Last week, a lawsuit in federal court challenged the Texas decision, arguing that abortions are essential and not elective, and a temporary restraining order was ever so briefly granted that would allow clinics to continue to operate. Paxton turned to the Fifth Circuit Court of Appeals and on March 31 two of three judges on the appellate panel stayed the lower court injunction temporarily, meaning that there’s no abortion access for the time being. The parties were instructed to provide additional briefing. The Houston Chronicle in a continually updated article calls it “a ricocheting legal battle.”
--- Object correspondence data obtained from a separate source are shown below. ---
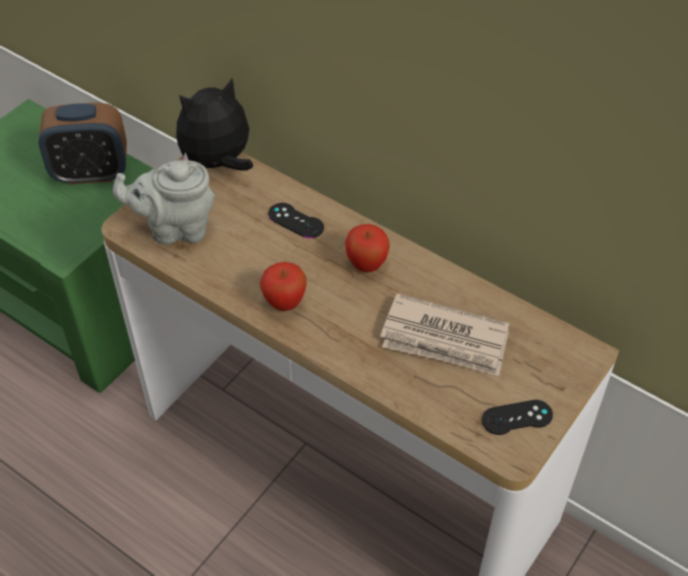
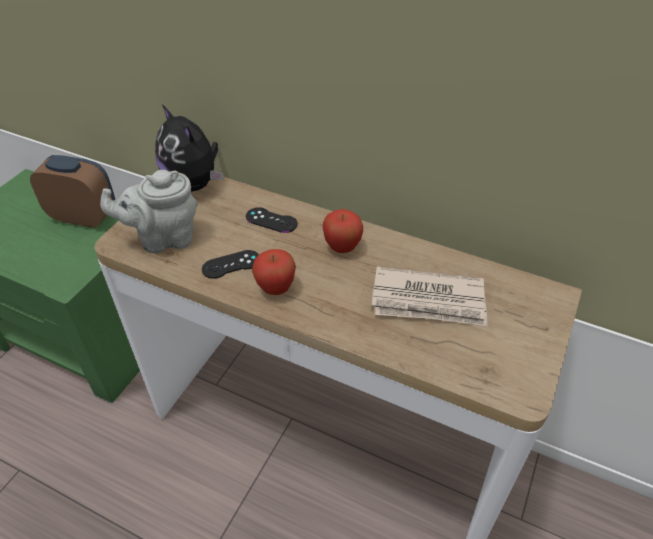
camera: 10 degrees left, 5 degrees down
(91, 173) = (84, 217): alarm clock -> alarm clock turned 150 degrees counterclockwise
(218, 163) = (194, 184): plush toy -> plush toy turned 90 degrees counterclockwise
(517, 417) = (516, 361): black game controller -> black game controller (231, 264)

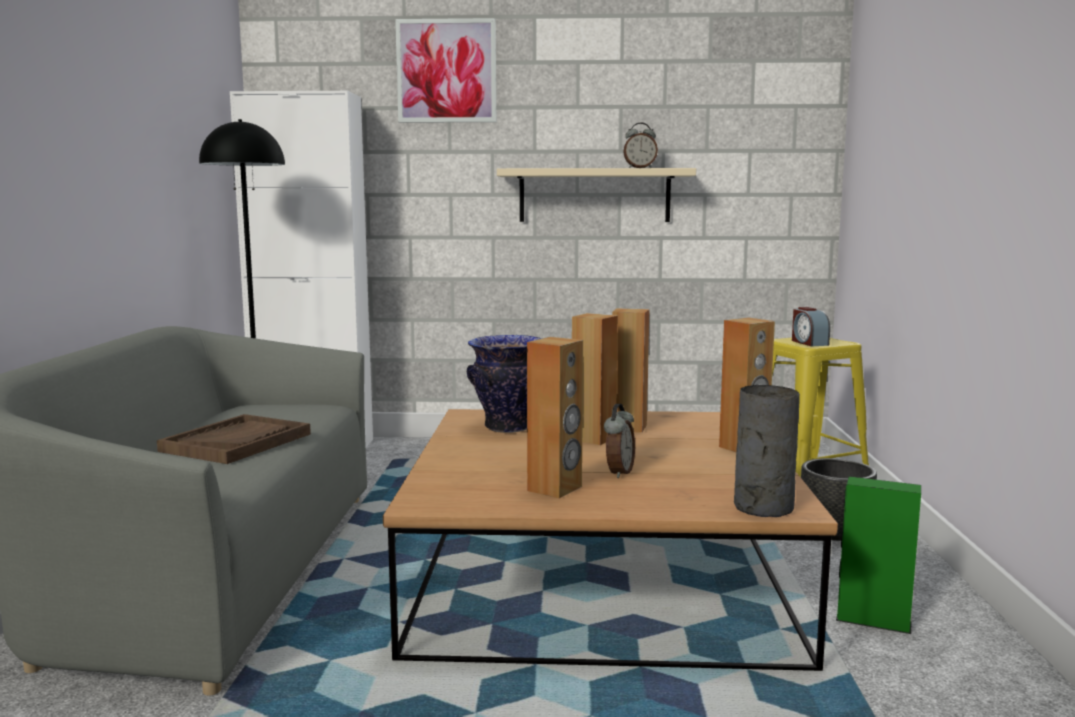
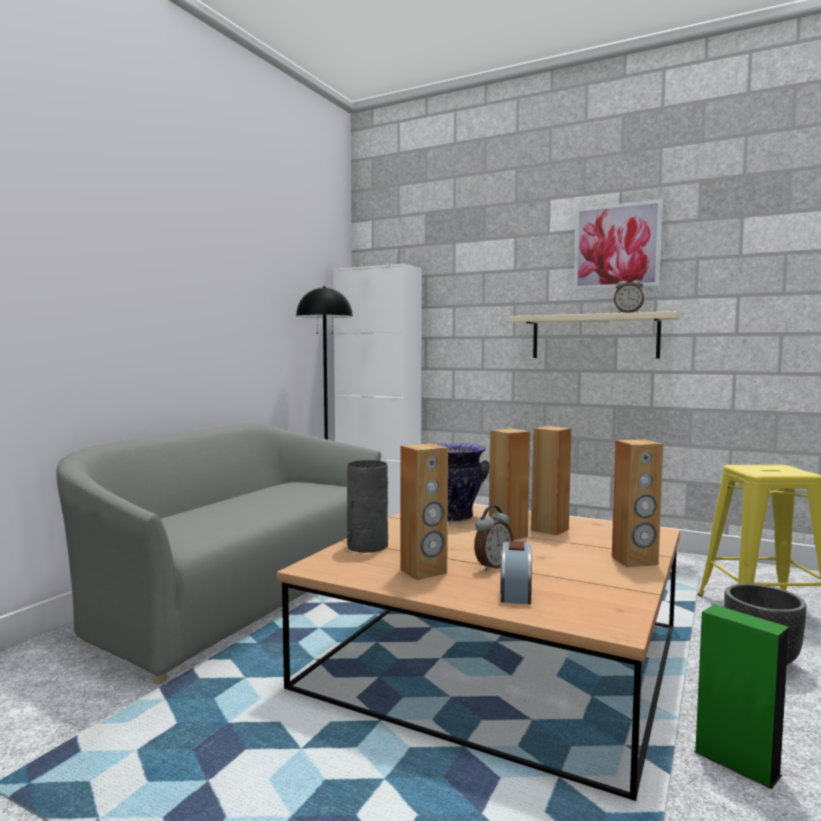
camera: 25 degrees right, 5 degrees down
(236, 442) = (254, 506): brown tray -> none
(446, 71) = (482, 245): picture -> picture (616, 246)
(761, 507) = (583, 619): grey vase -> grey vase (366, 546)
(808, 343) = (762, 470): alarm clock -> alarm clock (515, 593)

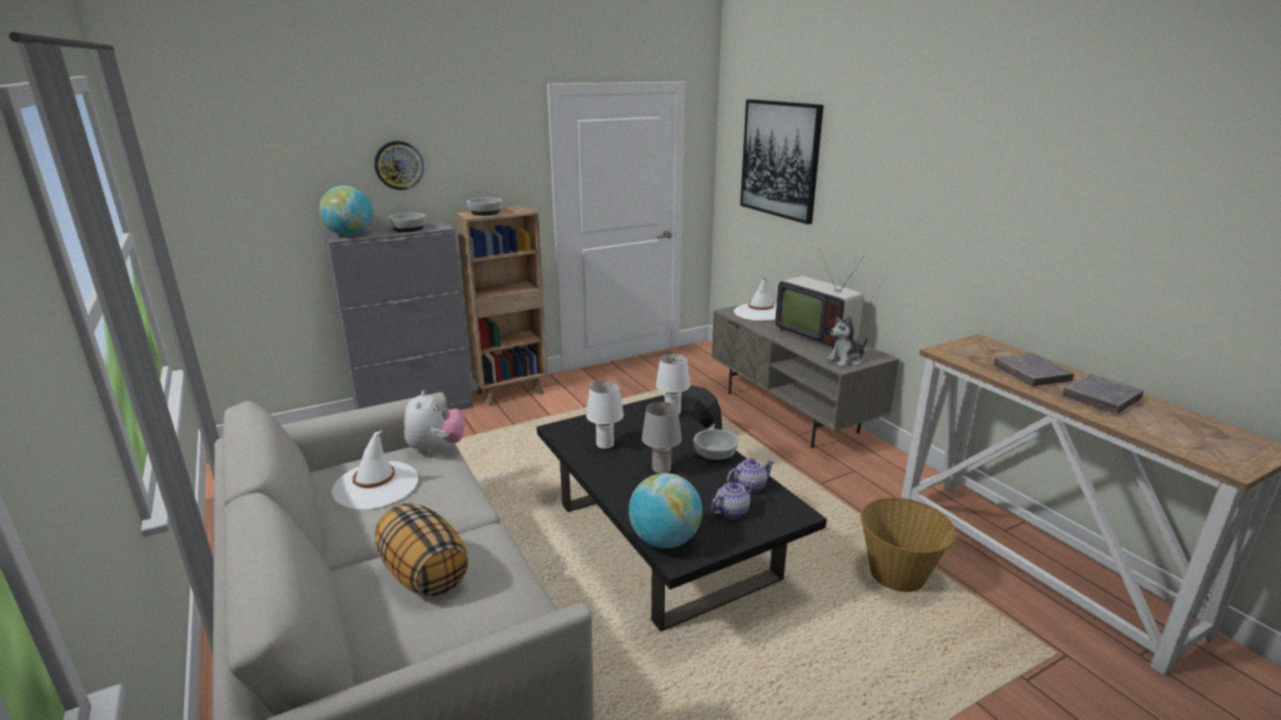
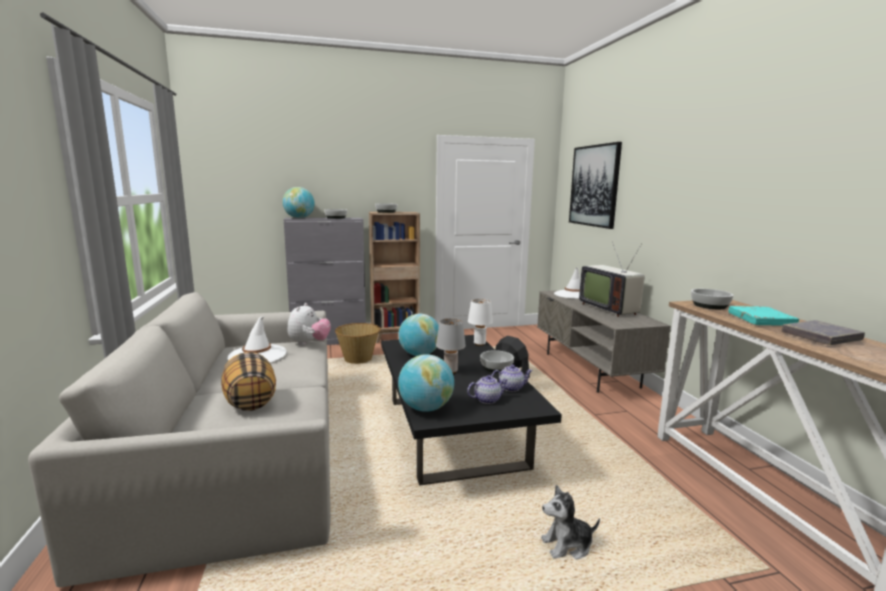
camera: 15 degrees right, 10 degrees down
(399, 165) = (336, 179): wall clock -> none
(604, 446) = (419, 354): white table lamp -> globe
(846, 360) = (624, 322): plush toy -> plush toy (567, 545)
(898, 574) = (634, 483): basket -> basket (358, 359)
(966, 352) = (709, 305): none -> bowl
(1031, 374) = (761, 320): grey book -> turquoise book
Meanwhile, 21 attorneys general—from Colorado, Connecticut, Delaware, Hawaii, Illinois, Iowa, Maine, Maryland, Massachusetts, Minnesota, Nevada, New Mexico, New York, North Carolina, Oregon, Pennsylvania, Rhode Island, Vermont, Virginia, and the District of Columbia—wrote a letter to the federal government urging it to lift restrictions on telemedicine and access to reproductive healthcare, including the abortion prescription drug Mifepristone. The drug has been approved by the Food and Drug Administration since 2000 but has been designated subject to a Risk Evaluation and Mitigation Strategy, making it difficult to obtain.
To access the drug, patients must obtain the medication at a physical location, whether a clinic, medical office, or hospital under the supervision of a healthcare provider. The healthcare providers must be registered with the drug manufacturer, and patients must sign a “Patient Agreement” form confirming that they received counseling on the risks associated with the medication. The attorneys general argue that these requirements put women in danger in this extraordinary time of pandemic and have urged the administration to waive or alter the requirements.
Struggling in a time of suffering
This brings us back to the high court and the arguments about Louisiana law that the justices heard last month.
Louisiana had imposed a slew of additional requirements on abortion clinic doctors allegedly intended to ensure the safety of patients but arguably designed to limit access to family planning. A similar Texas law was already found unconstitutional and was invalidated by the justices in 2016. At the March hearing, Ruth Bader Ginsburg continually pointed out that the vast majority of abortions entail no medical complications and that surgery isn’t required—most of the procedures just involve taking “two pills,” as she put it.
However, resistance to abortion access in the pro-life, or anti-abortion, camp isn’t actually premised on concern for the safety and health of women—or that’s what the justices found in 2016 when they ruled that Texas had imposed restrictions on clinic doctors that served no health purpose but limited women’s ability to obtain family planning services.
The real issue is the one that Stephen Breyer articulated as activists of all stripes were shouting outside. “[A] lot of people morally think it’s wrong and a lot of people morally think the opposite is wrong,” he said. “And…I think personally the court is struggling with the problem of what kind of rule of law do you have in a country that contains both sorts of people.”
The justices will likely face that question again very soon, this time in the context of the pandemic. Whichever way the Fifth Circuit Court of Appeals ultimately rules after considering the additional briefs it requested from the parties in Texas, the decision will surely be challenged and the Supreme Court’s struggle with rule of law in a country where people can’t agree on morality will no doubt continue indefinitely.